***** RAW DATA *****
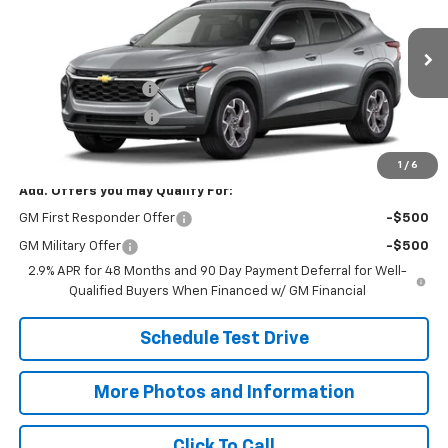
SALE PRICE
VIN:
KL77LHEP3TC234594
Model:
1TU58
Less
Ext.
Int.
In Transit
MSRP:
$24,995
Documentation Fee
+$398
Title Processing Fee
+$50
Final Price:
$25,443
1
/
6
Add. Offers you may Qualify For:
GM First Responder Offer
-$500
GM Military Offer
-$500
2.9% APR for 48 Months and 90 Day Payment Deferral for Well-
Qualified Buyers When Financed w/ GM Financial
Schedule Test Drive
More Photos and Information
Click To Call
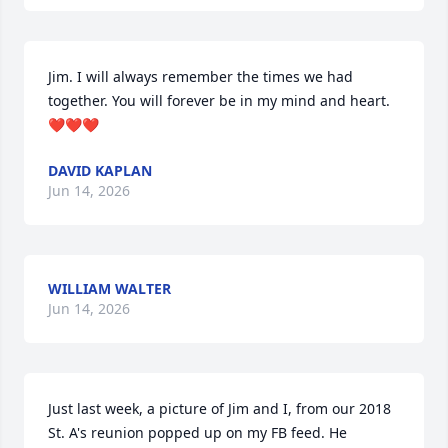
Jim. I will always remember the times we had 
together. You will forever be in my mind and heart. 
❤️❤️❤️
DAVID KAPLAN
Jun 14, 2026
WILLIAM WALTER
Jun 14, 2026
Just last week, a picture of Jim and I, from our 2018 
St. A's reunion popped up on my FB feed. He 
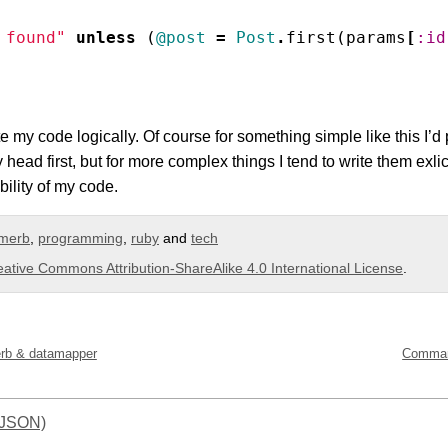
 found"
unless
(
@post
=
Post
.
first
(
params
[
:id
te my code logically. Of course for something simple like this I’d 
 head first, but for more complex things I tend to write them exli
ility of my code.
merb
,
programming
,
ruby
and
tech
eative Commons Attribution-ShareAlike 4.0 International License
.
erb & datamapper
Command
(JSON)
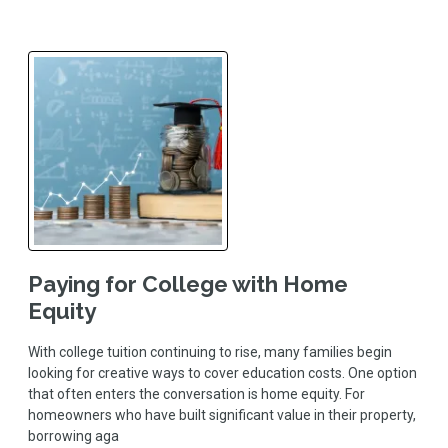
Paying for College with Home
Equity
With college tuition continuing to rise, many families begin
looking for creative ways to cover education costs. One option
that often enters the conversation is home equity. For
homeowners who have built significant value in their property,
borrowing aga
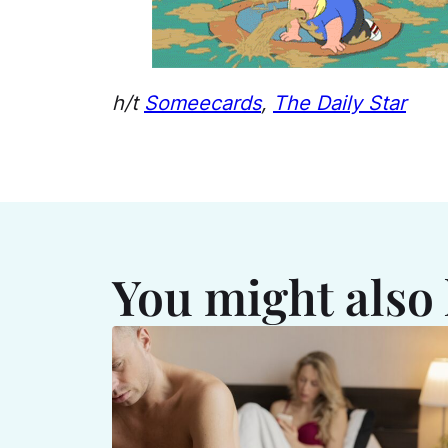
h/t
Someecards
,
The Daily Star
You might also 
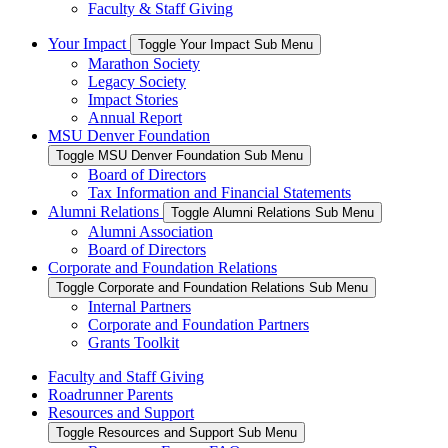
Faculty & Staff Giving
Your Impact
Toggle Your Impact Sub Menu
Marathon Society
Legacy Society
Impact Stories
Annual Report
MSU Denver Foundation
Toggle MSU Denver Foundation Sub Menu
Board of Directors
Tax Information and Financial Statements
Alumni Relations
Toggle Alumni Relations Sub Menu
Alumni Association
Board of Directors
Corporate and Foundation Relations
Toggle Corporate and Foundation Relations Sub Menu
Internal Partners
Corporate and Foundation Partners
Grants Toolkit
Faculty and Staff Giving
Roadrunner Parents
Resources and Support
Toggle Resources and Support Sub Menu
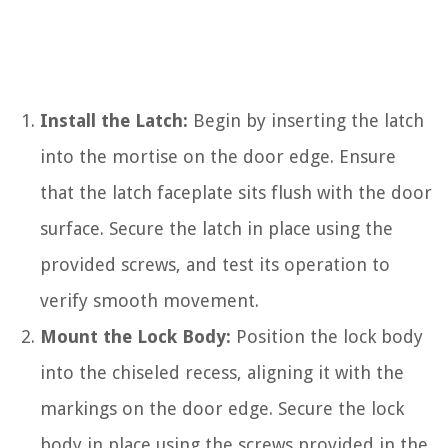
Install the Latch:
Begin by inserting the latch
into the mortise on the door edge. Ensure
that the latch faceplate sits flush with the door
surface. Secure the latch in place using the
provided screws, and test its operation to
verify smooth movement.
Mount the Lock Body:
Position the lock body
into the chiseled recess, aligning it with the
markings on the door edge. Secure the lock
body in place using the screws provided in the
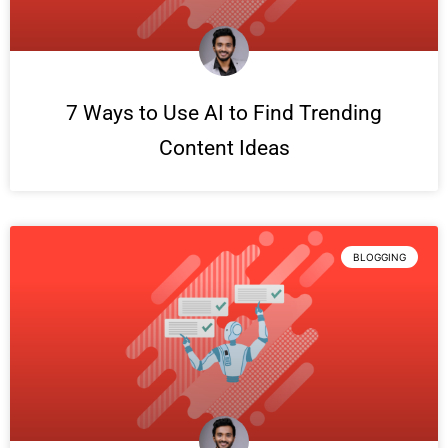
7 Ways to Use AI to Find Trending
Content Ideas
BLOGGING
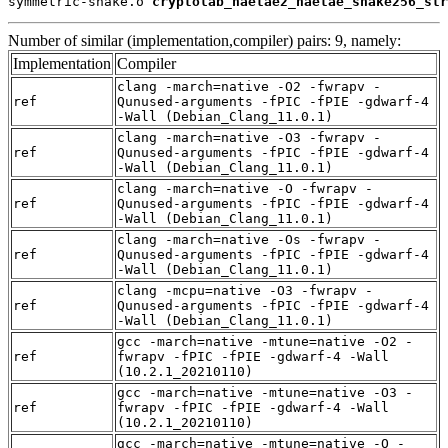
symmetric-shake.o 
cryptolab_haetae2_haetae_shake256_str
Number of similar (implementation,compiler) pairs: 9, namely:
Implementation
Compiler
clang -march=native -O2 -fwrapv -
ref
Qunused-arguments -fPIC -fPIE -gdwarf-4
-Wall (Debian_Clang_11.0.1)
clang -march=native -O3 -fwrapv -
ref
Qunused-arguments -fPIC -fPIE -gdwarf-4
-Wall (Debian_Clang_11.0.1)
clang -march=native -O -fwrapv -
ref
Qunused-arguments -fPIC -fPIE -gdwarf-4
-Wall (Debian_Clang_11.0.1)
clang -march=native -Os -fwrapv -
ref
Qunused-arguments -fPIC -fPIE -gdwarf-4
-Wall (Debian_Clang_11.0.1)
clang -mcpu=native -O3 -fwrapv -
ref
Qunused-arguments -fPIC -fPIE -gdwarf-4
-Wall (Debian_Clang_11.0.1)
gcc -march=native -mtune=native -O2 -
ref
fwrapv -fPIC -fPIE -gdwarf-4 -Wall
(10.2.1_20210110)
gcc -march=native -mtune=native -O3 -
ref
fwrapv -fPIC -fPIE -gdwarf-4 -Wall
(10.2.1_20210110)
gcc -march=native -mtune=native -O -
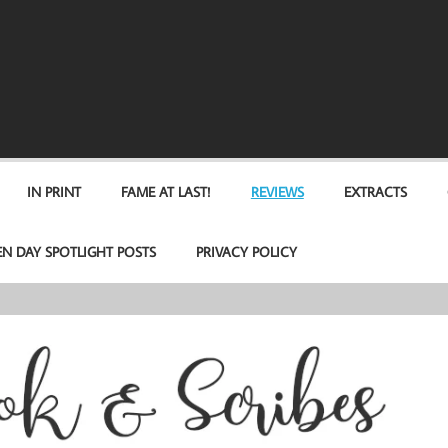
IN PRINT
FAME AT LAST!
REVIEWS
EXTRACTS
EN DAY SPOTLIGHT POSTS
PRIVACY POLICY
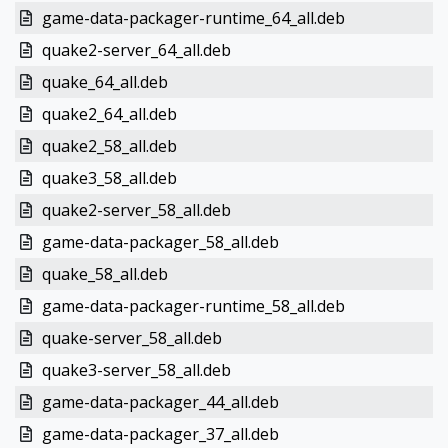
game-data-packager-runtime_64_all.deb
quake2-server_64_all.deb
quake_64_all.deb
quake2_64_all.deb
quake2_58_all.deb
quake3_58_all.deb
quake2-server_58_all.deb
game-data-packager_58_all.deb
quake_58_all.deb
game-data-packager-runtime_58_all.deb
quake-server_58_all.deb
quake3-server_58_all.deb
game-data-packager_44_all.deb
game-data-packager_37_all.deb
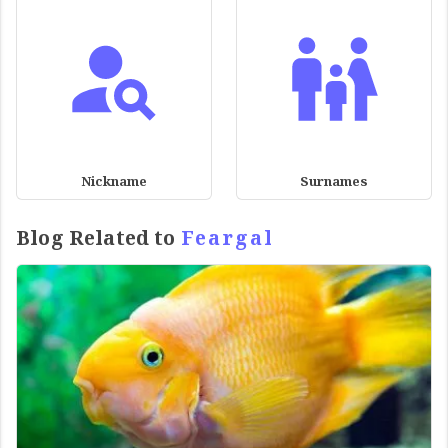
Nickname
Surnames
Blog Related to
Feargal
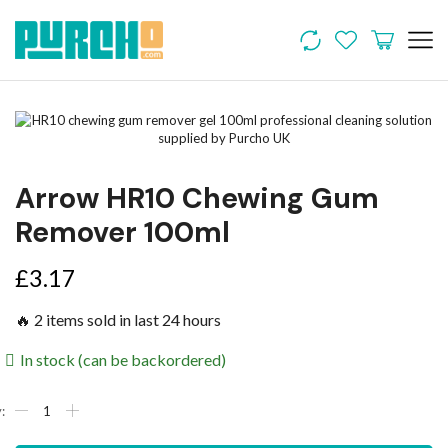
Arrow HR10 Chewing Gum
Remover 100ml
£
3.17
🔥 2 items sold in last 24 hours
In stock (can be backordered)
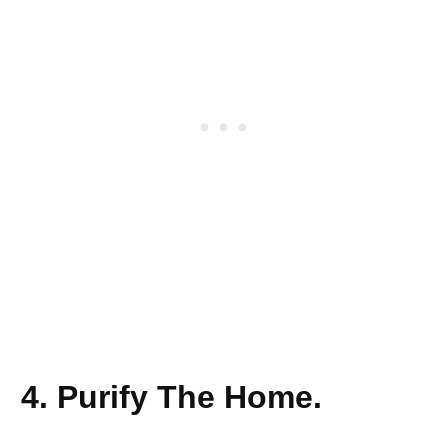
4. Purify The Home.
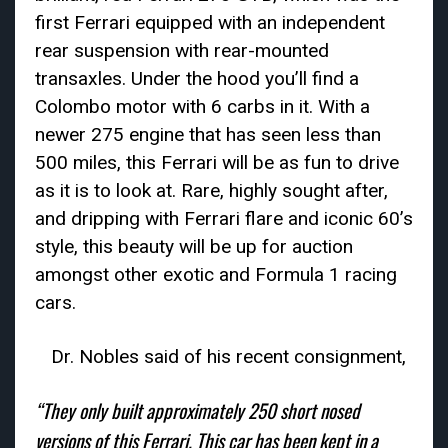
first Ferrari equipped with an independent
rear suspension with rear-mounted
transaxles. Under the hood you’ll find a
Colombo motor with 6 carbs in it. With a
newer 275 engine that has seen less than
500 miles, this Ferrari will be as fun to drive
as it is to look at. Rare, highly sought after,
and dripping with Ferrari flare and iconic 60’s
style, this beauty will be up for auction
amongst other exotic and Formula 1 racing
cars.
Dr. Nobles said of his recent consignment,
“They only built approximately 250 short nosed
versions of this Ferrari. This car has been kept in a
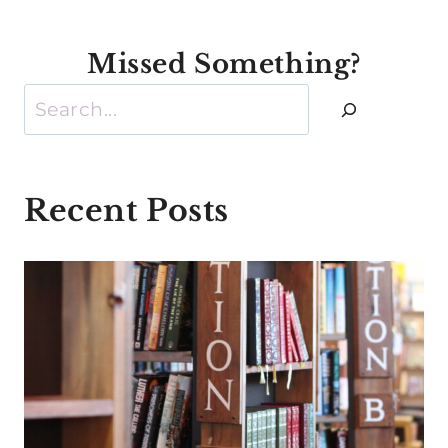
Missed Something?
Search
Recent Posts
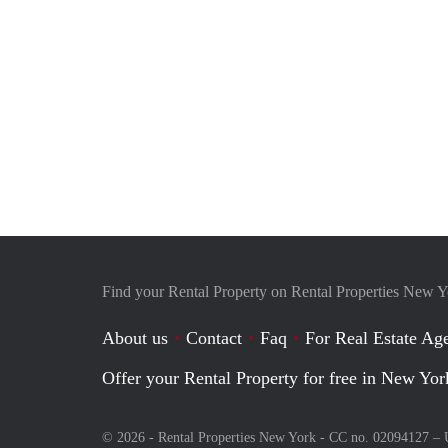
Find your Rental Property on Rental Properties New 
About us
Contact
Faq
For Real Estate Age
Offer your Rental Property for free in New Yor
© 2026 - Rental Properties New York - CC no. 02094127 –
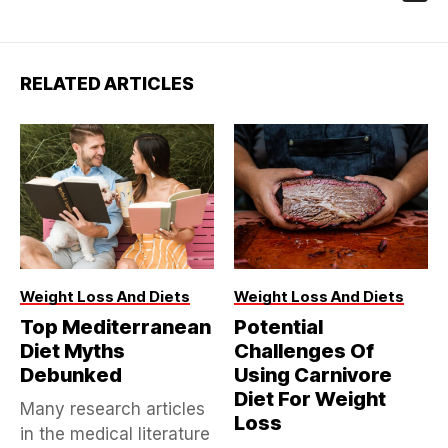
RELATED ARTICLES
Weight Loss And Diets
Weight Loss And Diets
Top Mediterranean
Potential
Diet Myths
Challenges Of
Debunked
Using Carnivore
Diet For Weight
Many research articles
Loss
in the medical literature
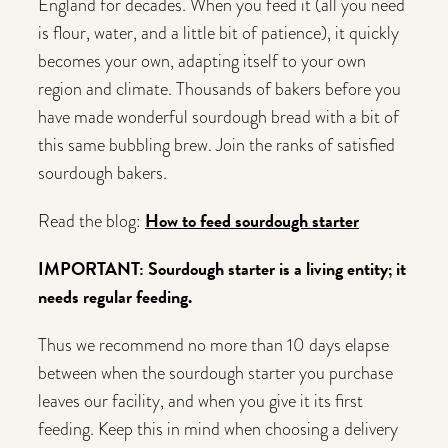
England for decades. When you feed it (all you need
is flour, water, and a little bit of patience), it quickly
becomes your own, adapting itself to your own
region and climate. Thousands of bakers before you
have made wonderful sourdough bread with a bit of
this same bubbling brew. Join the ranks of satisfied
sourdough bakers.
How to feed sourdough starter
Read the blog:
IMPORTANT: Sourdough starter is a living entity; it
needs regular feeding.
Thus we recommend no more than 10 days elapse
between when the sourdough starter you purchase
leaves our facility, and when you give it its first
feeding. Keep this in mind when choosing a delivery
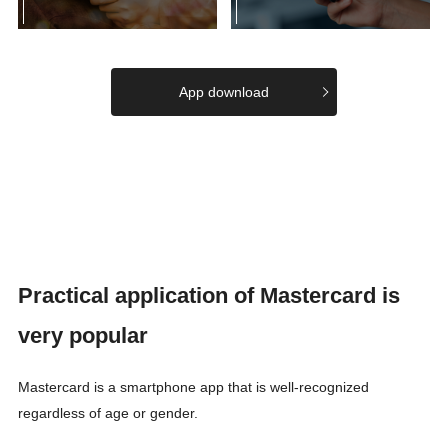
App download
Practical application of Mastercard is
very popular
Mastercard is a smartphone app that is well-recognized
regardless of age or gender.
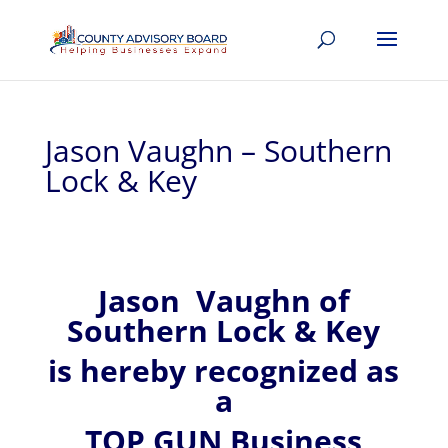
Jason Vaughn – Southern
Lock & Key
Jason
Vaughn of
Southern Lock & Key
is hereby recognized
as
a
TOP GUN Business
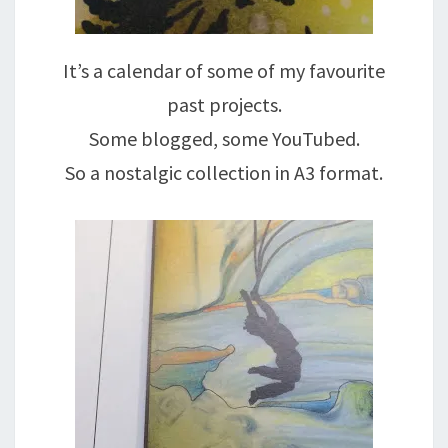
It’s a calendar of some of my favourite
past projects.
Some blogged, some YouTubed.
So a nostalgic collection in A3 format.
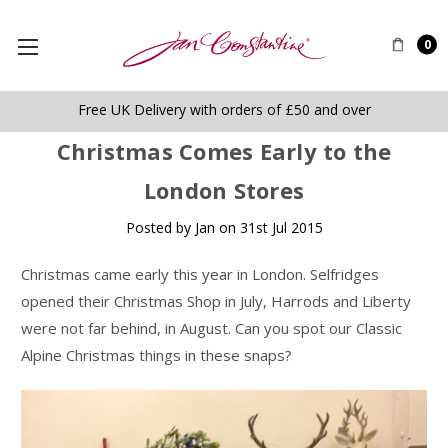
0
Free UK Delivery with orders of £50 and over
​Christmas Comes Early to the
London Stores
Posted by Jan on 31st Jul 2015
Christmas came early this year in London. Selfridges
opened their Christmas Shop in July, Harrods and Liberty
were not far behind, in August. Can you spot our Classic
Alpine Christmas things in these snaps?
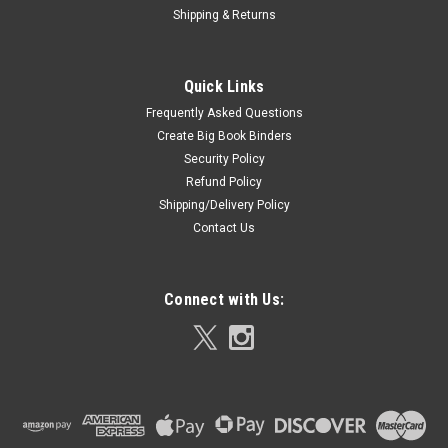
Shipping & Returns
Quick Links
Frequently Asked Questions
Create Big Book Binders
Security Policy
Refund Policy
Shipping/Delivery Policy
Contact Us
Connect with Us:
*****
*ASSIGNMENT*: Go through the records line by line, and copy each line that holds the string "Southern".

*RESULT OF THIS TASK*:
Jason Vaughn – Southern
Southern Lock & Key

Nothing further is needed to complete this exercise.